■ AIM OF THE TASK
Which lines in the records below contain the word "class"? Copy each one.

━━━━━ MATERIAL SHOWN

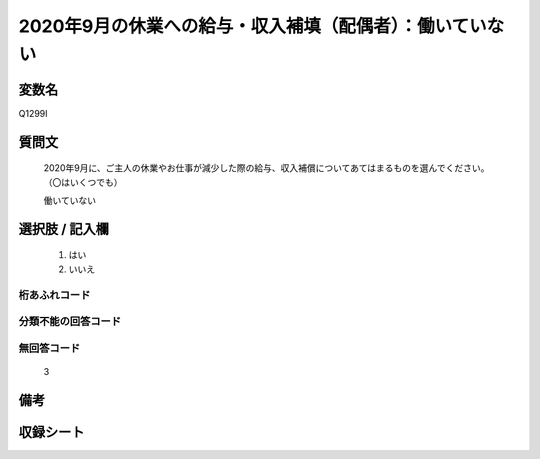.. title:: Q1299I
.. rst-class:: item

====================================================================================================
2020年9月の休業への給与・収入補填（配偶者）：働いていない
====================================================================================================

.. rst-class:: varname

変数名
==================

Q1299I

.. rst-class:: question

質問文
==================


   2020年9月に、ご主人の休業やお仕事が減少した際の給与、収入補償についてあてはまるものを選んでください。（〇はいくつでも）


   働いていない





.. rst-class:: answer

選択肢 / 記入欄
======================

  1. はい
  2. いいえ
  



.. rst-class:: overflow

桁あふれコード
-------------------------------
  


.. rst-class:: not_classified

分類不能の回答コード
-------------------------------------
  


.. rst-class:: not_available

無回答コード
-------------------------------------
  3


.. rst-class:: bikou

備考
==================
 



.. rst-class:: include_sheet

収録シート
=======================================
.. hlist::
   :columns: 3
   
   
   * p28_5
   
   


.. index:: Q1299I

━━━━━━━━━━

■ PROBLEM SOLUTION
.. rst-class:: item
.. rst-class:: varname
.. rst-class:: question
.. rst-class:: answer
.. rst-class:: overflow
.. rst-class:: not_classified
.. rst-class:: not_available
.. rst-class:: bikou
.. rst-class:: include_sheet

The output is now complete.